## AVAILABLE DATA

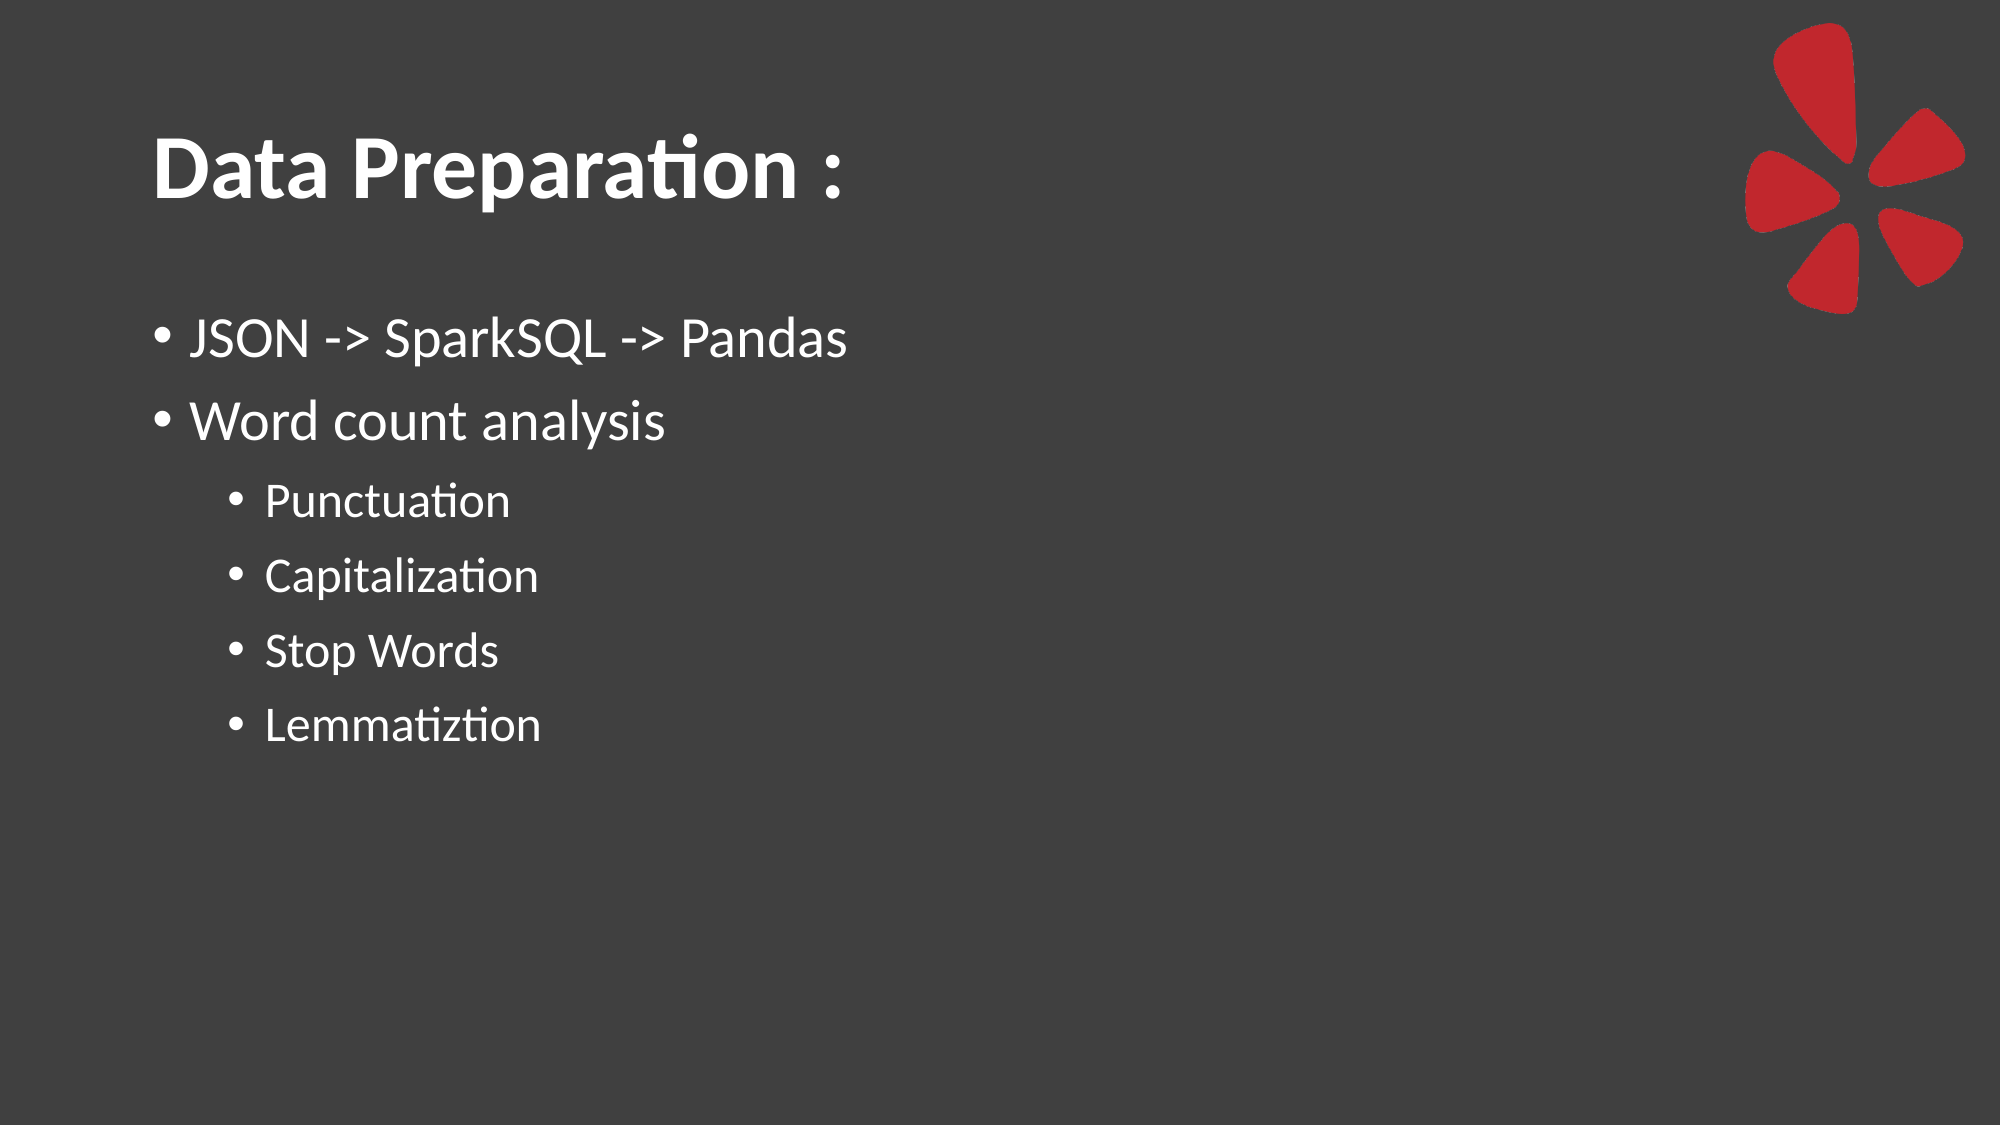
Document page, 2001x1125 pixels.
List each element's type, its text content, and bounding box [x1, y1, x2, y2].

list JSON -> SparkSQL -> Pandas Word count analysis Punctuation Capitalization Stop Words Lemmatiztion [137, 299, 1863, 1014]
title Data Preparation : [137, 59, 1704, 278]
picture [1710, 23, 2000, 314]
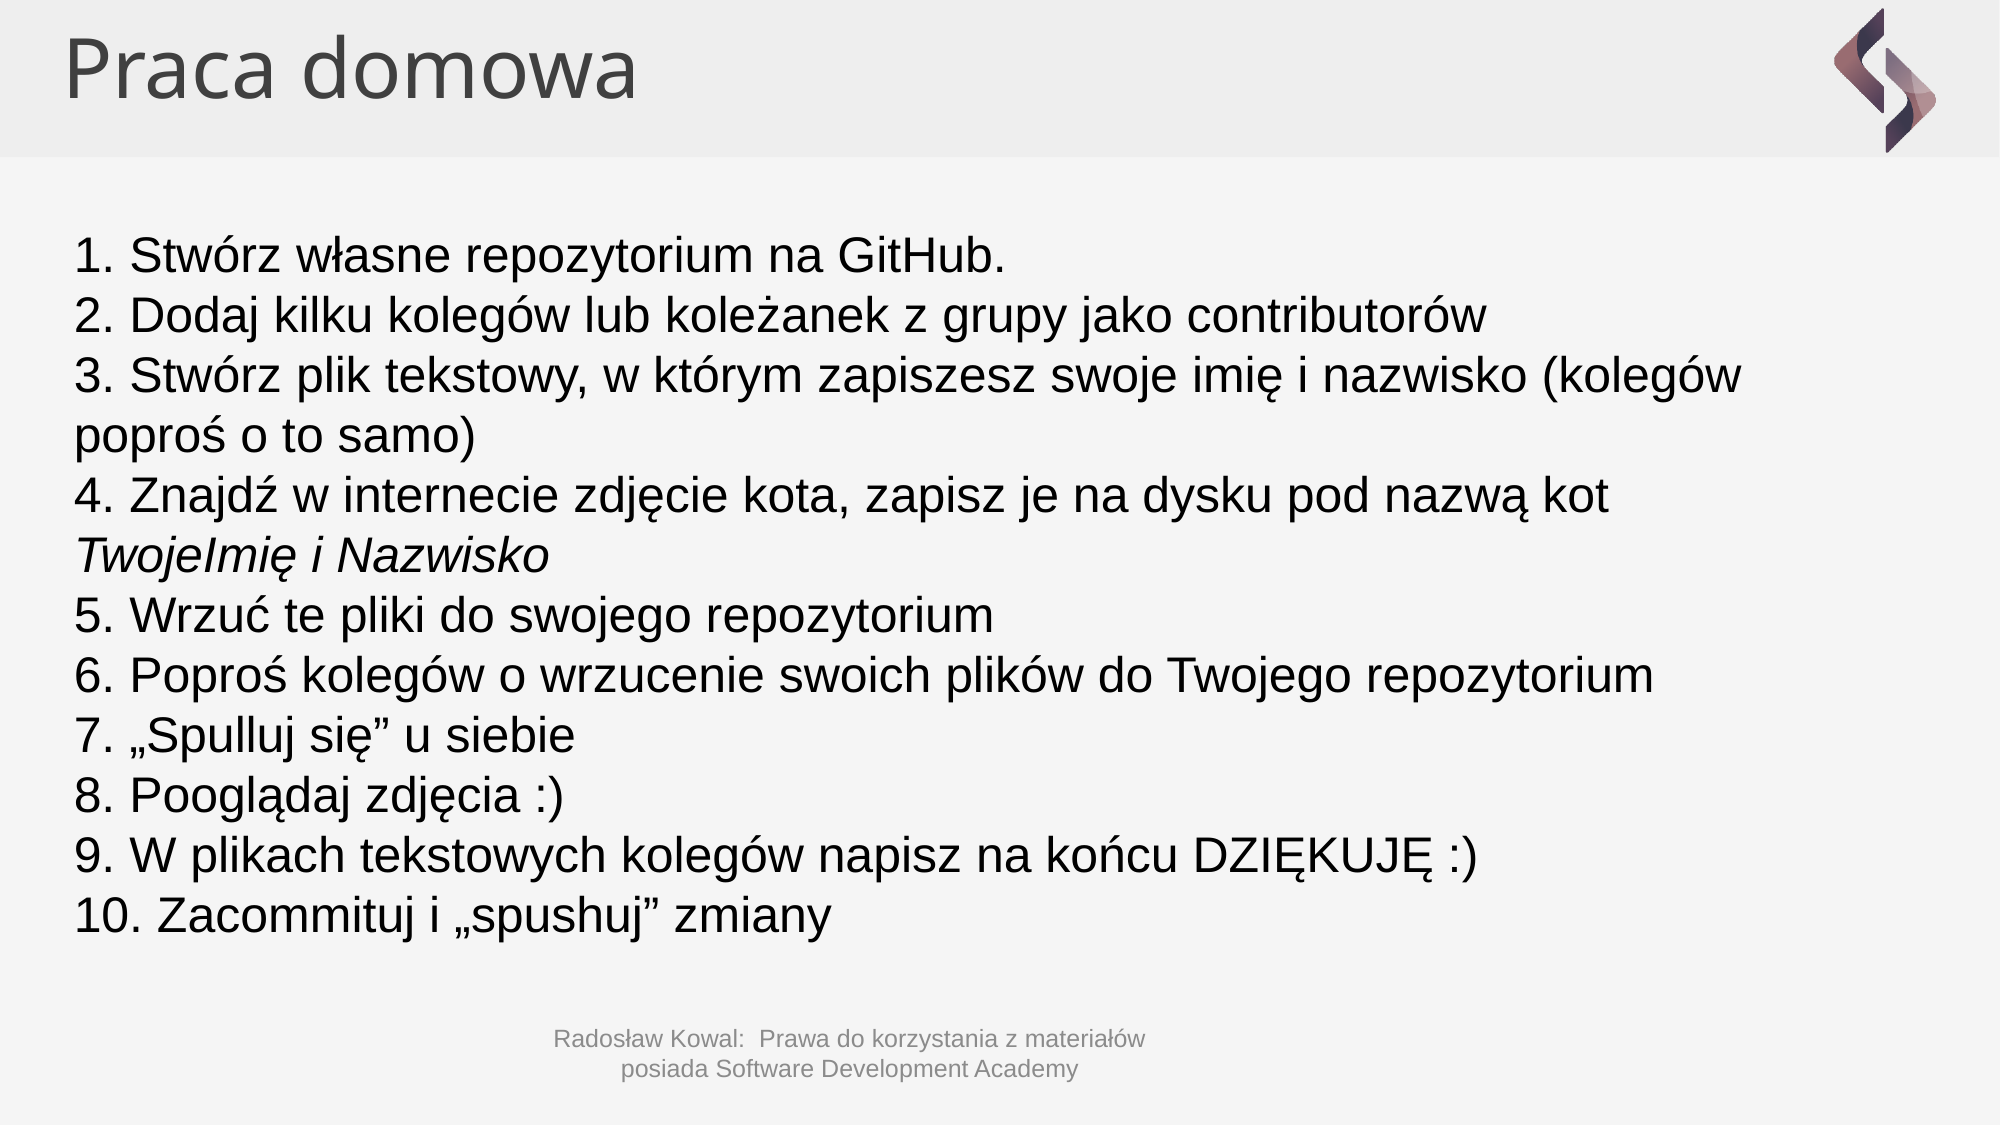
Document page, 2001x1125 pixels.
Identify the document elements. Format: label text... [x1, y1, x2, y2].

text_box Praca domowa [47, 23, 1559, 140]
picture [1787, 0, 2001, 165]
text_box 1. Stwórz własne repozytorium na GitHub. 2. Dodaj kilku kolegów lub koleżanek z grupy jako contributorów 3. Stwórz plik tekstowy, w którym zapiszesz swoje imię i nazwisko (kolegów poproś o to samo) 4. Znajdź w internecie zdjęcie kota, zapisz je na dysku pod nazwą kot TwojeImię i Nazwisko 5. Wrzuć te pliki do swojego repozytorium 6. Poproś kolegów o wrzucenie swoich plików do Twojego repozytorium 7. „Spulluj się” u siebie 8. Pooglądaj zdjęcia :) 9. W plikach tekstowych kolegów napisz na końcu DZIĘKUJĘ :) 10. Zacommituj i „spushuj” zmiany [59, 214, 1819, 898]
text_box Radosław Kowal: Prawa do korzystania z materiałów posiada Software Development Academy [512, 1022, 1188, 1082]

## ABOUT THIS EXERCISE
None of the pictures should be copied, but every record above must be restated in full.

## SOLUTION
Document page, 2001x1125 pixels.
List each element's type, its text content, and bounding box [x1, y1, x2, y2].

list JSON -> SparkSQL -> Pandas Word count analysis Punctuation Capitalization Stop Words Lemmatiztion [137, 299, 1863, 1014]
title Data Preparation : [137, 59, 1704, 278]
picture [1710, 23, 2000, 314]
Document page, 2001x1125 pixels.
Identify the document elements. Format: label text... [x1, y1, x2, y2].

text_box Praca domowa [47, 23, 1559, 140]
picture [1787, 0, 2001, 165]
text_box 1. Stwórz własne repozytorium na GitHub. 2. Dodaj kilku kolegów lub koleżanek z grupy jako contributorów 3. Stwórz plik tekstowy, w którym zapiszesz swoje imię i nazwisko (kolegów poproś o to samo) 4. Znajdź w internecie zdjęcie kota, zapisz je na dysku pod nazwą kot TwojeImię i Nazwisko 5. Wrzuć te pliki do swojego repozytorium 6. Poproś kolegów o wrzucenie swoich plików do Twojego repozytorium 7. „Spulluj się” u siebie 8. Pooglądaj zdjęcia :) 9. W plikach tekstowych kolegów napisz na końcu DZIĘKUJĘ :) 10. Zacommituj i „spushuj” zmiany [59, 214, 1819, 898]
text_box Radosław Kowal: Prawa do korzystania z materiałów posiada Software Development Academy [512, 1022, 1188, 1082]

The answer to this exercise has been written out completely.